Just then, down at the edge of it all, I felt a tugging at my elbow. It was the peewee. I had forgotten him. “Interduce me,” he said. He’s a moron, but he can’t help it.
I took his scaly hand. “This is one of my friends also,” I said. “He’s the one you can see.”
But he wasn’t satisfied. Still tugging, he sent up a scratch of a question, like the voice of the moss itself. “Did we do it, Johnny? Did we do it? Is it over?”
He was only a moron, but I had to tell someone. “Yes—we did it,” I said. “But it’s over. The summer people are real.”
IV
What a Thing, to Keep a
Wolf in a Cage!
MRS. BOWMAN, THE SMALL, dark American woman walking up the Via Aurelia Antica in the sauterne Roman sunlight, was glad that she had worn the good brown pumps with the low French heels. “Take the Monteverdi bus from the Piazza Fiume,” Mrs. Wigham, the British journalist resident in Rome, had said on the phone. “After that, it’s a twenty-minute walk.” But of course it was turning out to be a very British twenty-minute walk, as the American had suspected it might.
Visiting Italian villas, if one had no car and must watch long cab fares, had a technique of its own. One had to be dressed to cope with the crammed filobus, the dodging between motorcycles on the steep walk afterward, the long, cobbled approaches to the houses themselves.
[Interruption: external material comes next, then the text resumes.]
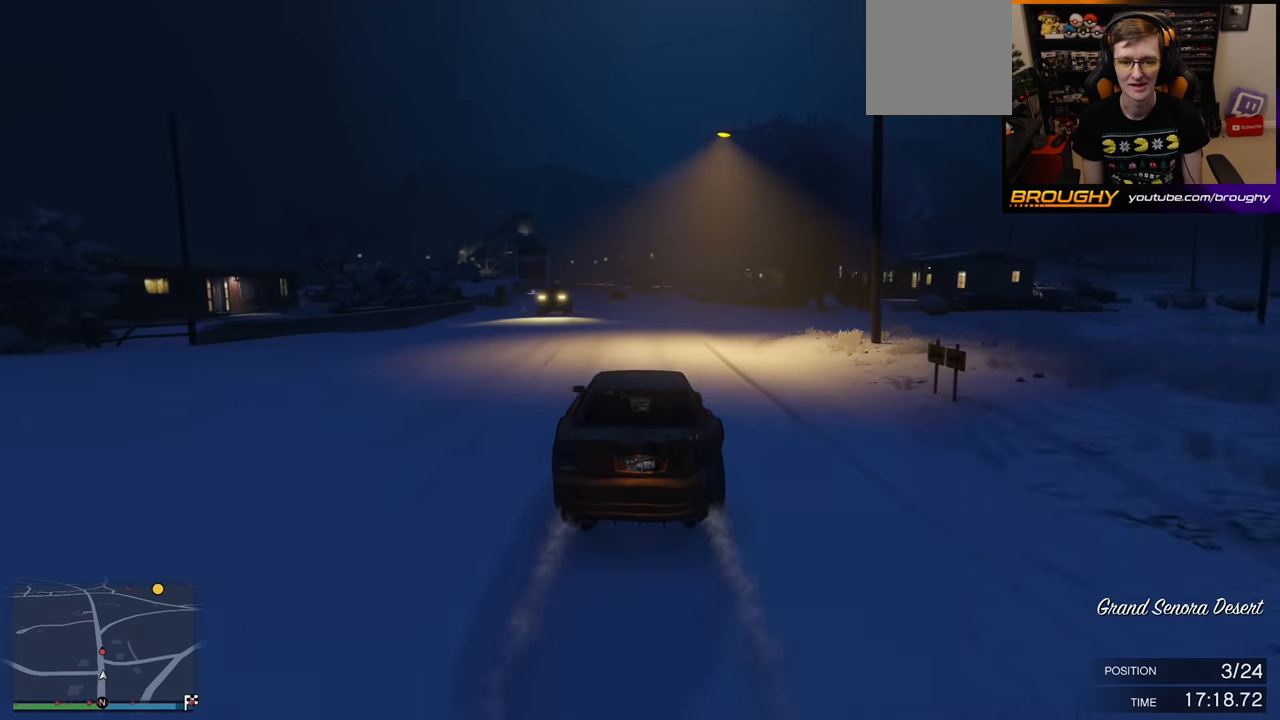
{"buttons": ["R2"], "left_stick": "center", "right_stick": "center", "events": [[33, "left_stick", "left"], [166, "left_stick", "center"]]}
But once there the amour-propre might have to cope with a room full of signoras dressed with their usual black and white graffito perfection or, worse still, with those of one’s own countrywomen who traveled preserved in some mysterious, transportable amber of their own native conveniences. Well, the new coat and the brown shoes would about do. She smiled to herself, remembering that she had read somewhere that a lady always traveled in brown.
The road was walled on each side, so that the sun scarcely glinted on the occasional green Vespa, red Lambretta or on herself, the only pedestrian. Here was a door set tight in the wall—number four, and number three had been minutes back. Number twenty-two might well be another mile away. Well, time is not time in Italy, she reminded herself. “My time is your time,” she sang under her breath, and walked on. After a while she came to the top of a hill and saw four priests approaching from the opposite direction, walking along in their inevitably coupled way. From above, the four black discs of their hats, with the round, center hubs of crown, looked like the flattened-out wheels of some ancient bas-relief vehicle. The wheels of the church, she thought, and crossed the road.